--- Given data ---
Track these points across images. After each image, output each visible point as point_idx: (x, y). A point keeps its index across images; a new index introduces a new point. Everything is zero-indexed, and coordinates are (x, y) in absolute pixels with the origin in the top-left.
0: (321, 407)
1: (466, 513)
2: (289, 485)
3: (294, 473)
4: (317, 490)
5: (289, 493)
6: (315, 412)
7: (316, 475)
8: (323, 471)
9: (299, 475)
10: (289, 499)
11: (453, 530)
...
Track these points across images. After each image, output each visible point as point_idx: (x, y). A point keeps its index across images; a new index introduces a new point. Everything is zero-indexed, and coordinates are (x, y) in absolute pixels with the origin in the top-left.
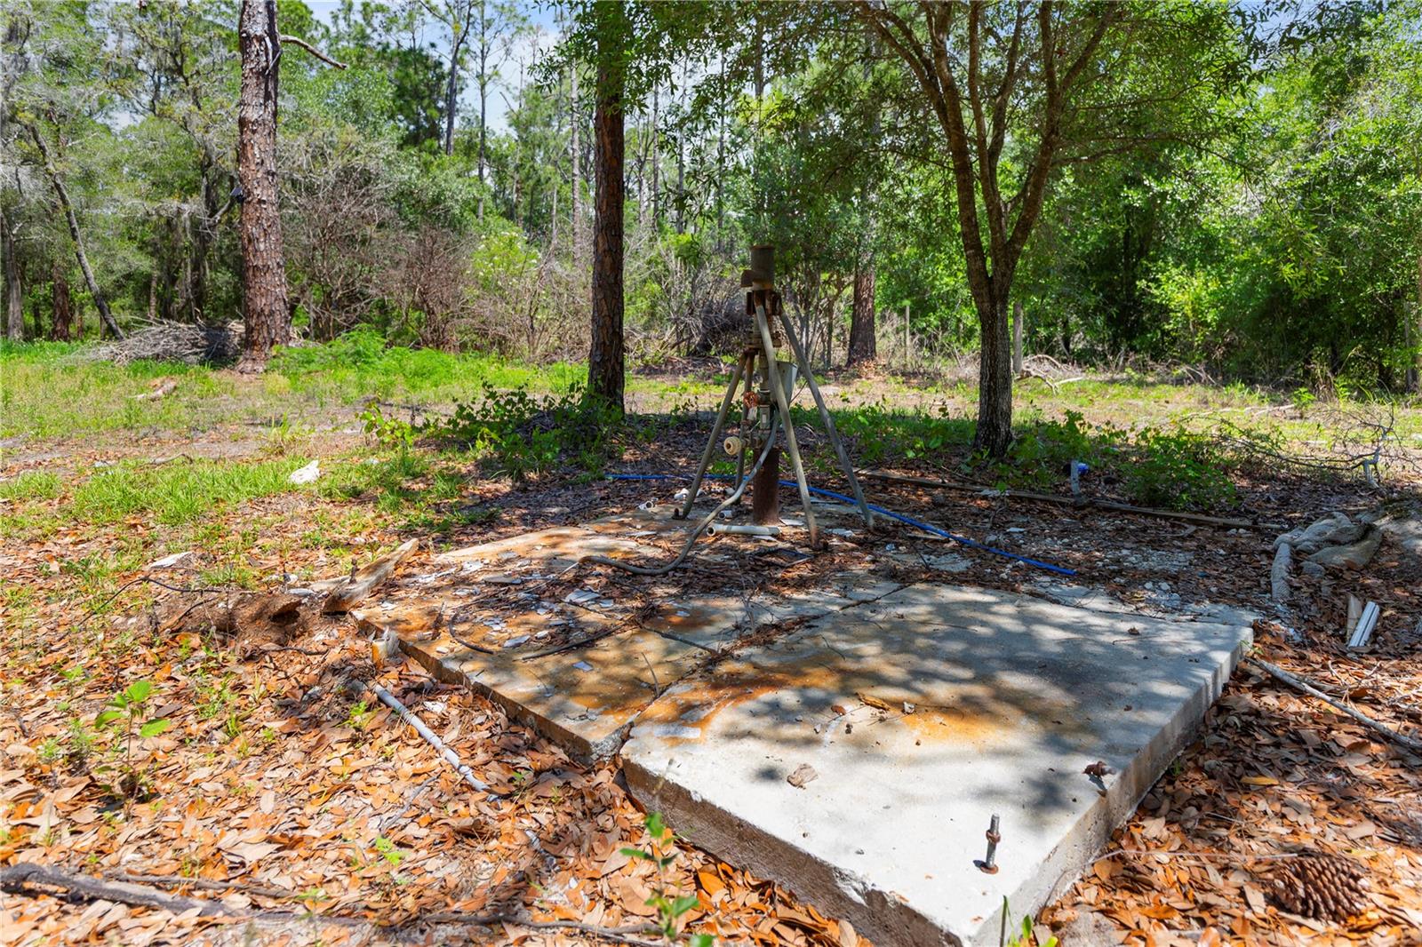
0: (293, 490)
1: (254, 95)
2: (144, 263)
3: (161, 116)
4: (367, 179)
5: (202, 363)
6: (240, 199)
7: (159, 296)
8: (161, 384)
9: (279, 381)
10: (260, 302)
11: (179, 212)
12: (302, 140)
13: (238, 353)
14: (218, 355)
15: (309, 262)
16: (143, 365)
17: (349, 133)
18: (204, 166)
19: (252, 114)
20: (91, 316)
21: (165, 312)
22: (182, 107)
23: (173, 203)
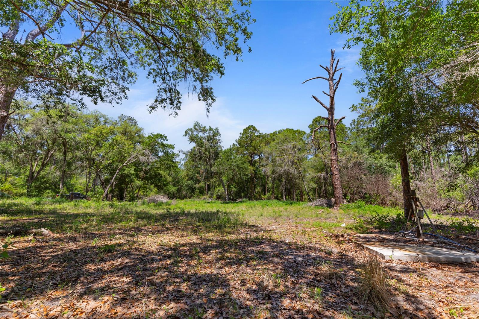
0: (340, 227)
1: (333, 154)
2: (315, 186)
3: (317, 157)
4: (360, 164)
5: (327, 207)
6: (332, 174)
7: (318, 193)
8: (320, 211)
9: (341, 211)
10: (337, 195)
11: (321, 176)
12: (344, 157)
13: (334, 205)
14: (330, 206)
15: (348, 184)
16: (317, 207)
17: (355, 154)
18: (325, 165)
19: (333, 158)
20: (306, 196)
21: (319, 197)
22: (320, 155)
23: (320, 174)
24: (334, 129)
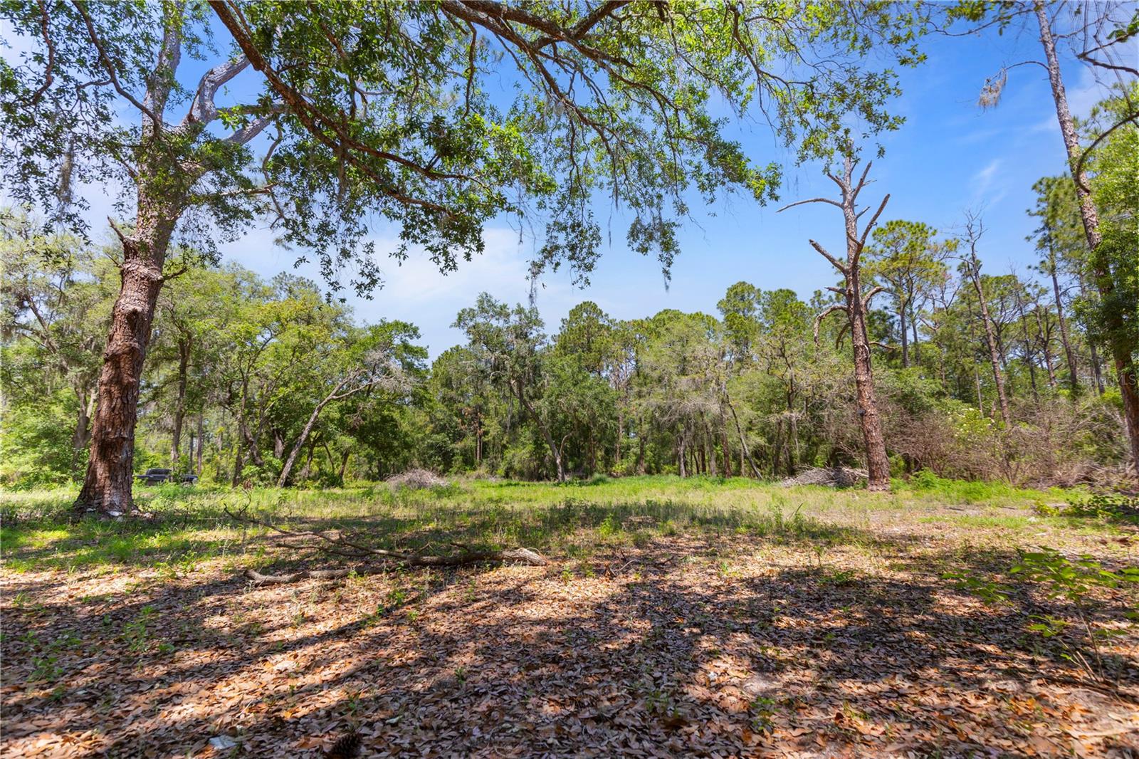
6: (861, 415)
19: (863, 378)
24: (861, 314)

--- Required action ---
Restate word for word only the lines above from the line containing "1: (466, 513)" to the line containing "11: (453, 530)", both of them included.

--- Task result ---
1: (466, 513)
2: (289, 485)
3: (294, 473)
4: (317, 490)
5: (289, 493)
6: (315, 412)
7: (316, 475)
8: (323, 471)
9: (299, 475)
10: (289, 499)
11: (453, 530)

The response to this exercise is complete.